In the burgeoning Devèze district of Béziers, France, an urban renaissance is taking place. While the city has prioritized the development of public infrastructure such as a town hall annex, a community centre and sports facilities, the large residential complexes of the 1970s are being replaced by smaller multi-family buildings and single-family homes. Nearly 600 of these units were demolished to make way for a 3,800-square-metre bilingual nursery and elementary school. Opened in January 2023, the École Samuel Paty, designed by Paris-based Ateliers O-S Architectes and Montpellier firm NAS Architecture, replaces the run-down École des Oliviers on the neighbouring plot, which was filled with asbestos, reflecting not only the city’s continued development but its formal shift towards the human scale.
Despite investment in social infrastructure, the neighbourhood, located east of the city centre, has been a hotbed for drug trafficking and crime (the school’s name, which honours a teacher murdered in a terrorist attack at a Paris school in 2020, is no mere coincidence). As such, the school’s design needed to account for these security considerations, while also protecting the classrooms from strong winds and street noise. To that end, the architects conceived of the building as a pentagonal fortress that surrounds two protected courtyards, which host playgrounds, learning gardens and relaxation areas. Behind the school, three ancillary buildings woven into the landscape house additional programs such as the medical centre, library, cafeterias, and admin offices.
From the street, the single-storey structure appears deceptively massive. The glass and metal interior façade, which faces the courtyard, is lightweight and porous by contrast. This material duality runs throughout the project. The building’s imposing presence is softened by the sand-tinted raw concrete façade, which recalls the warm colour of the earth, and the gabled roof which evokes a residential feel. Its clean longitudinal volume responds to the site’s topography, while its neutral palette unifies the complex, allowing it to fit seamlessly into its context.
From the early stages of the project’s design, the architects were conscious of preserving the existing trees on site. To that end, the school’s main entrance is located at the junction of two driveways, lined with sycamore and pine trees to the west and north respectively. The interior seeks to foster this same connection with nature.
The forecourt, lit by three circular skylights, features a small garden that guides students to their classrooms. Here, the building splits off into two separate corridors, one for the primary school and one for the nursery school, with the principal’s office at the centre, a strategic position that allows for optimal contact with families and the widest field of vision to ensure safety within the complex. Across the courtyard from the principal’s office, a spacious multi-purpose room bathed in natural light bridges the gap between the primary and nursery schools, offering a space for both work and play. The rational plan makes for easy wayfinding for both students and staff, with all common areas easily accessible via the shared outdoor space.

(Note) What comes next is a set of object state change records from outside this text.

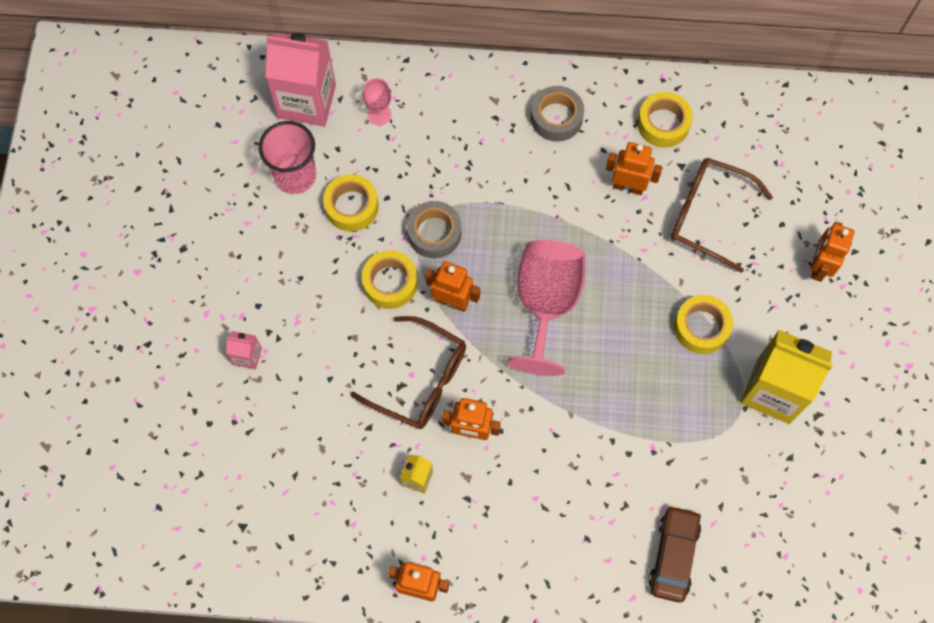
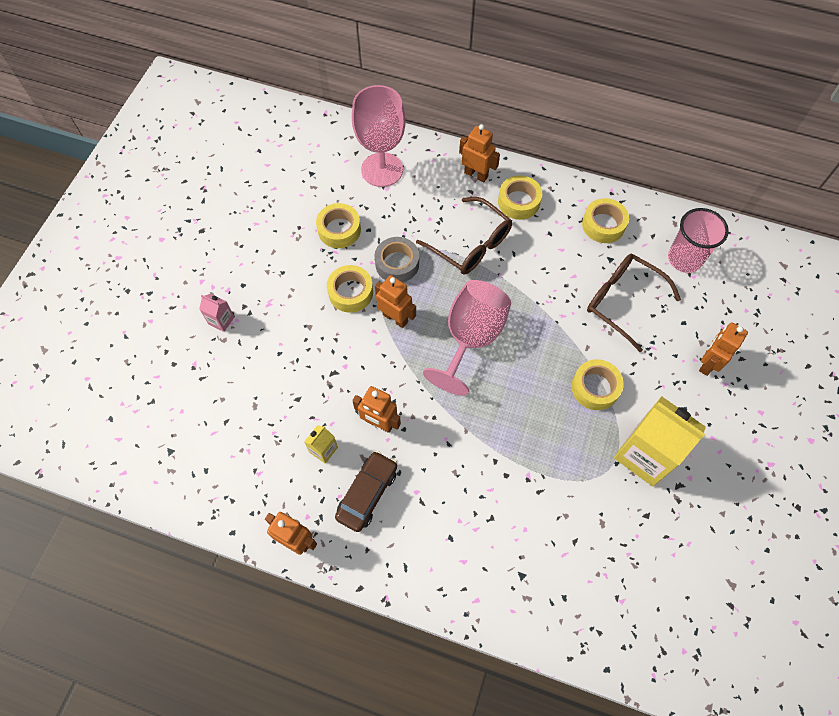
camera: 15 degrees right, 5 degrees down
pink cup [258,121,316,194] -> pink cup moved to [668,208,729,273]
pink carton [265,33,336,126] -> none
brown glasses [350,316,466,429] -> brown glasses moved to [416,197,512,274]
pink goblet [363,78,391,125] -> pink goblet [352,85,406,187], size x2.24
grey tape [531,86,584,142] -> yellow tape [498,175,542,220]
orange robot [606,142,663,195] -> orange robot moved to [459,124,500,182]
brown car [648,505,701,603] -> brown car moved to [335,451,397,532]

The corridors provide a second layer of protection behind the thick exterior walls. Generous and brightly lit, the unheated concrete hall becomes like an internal “street,” with warm wooden finishes, rows of cubbies, and porthole-like circular windows that look into the classrooms. The intimate, slope-roofed space opens up into fifteen expansive double-height classrooms — six kindergarten and nine elementary classes — which all face the courtyard, with French window-style openings that blur the boundaries between indoors and out (and allow for better supervision of the playground). “The courtyard is an extension of the classroom,” the architects explain. Prioritizing nature and nurture in equal measure, École Samuel Paty is sure to have a profound impact on the community it serves.
Massive yet porous, the building forms a protective cocoon around its students in a developing area of Béziers, France.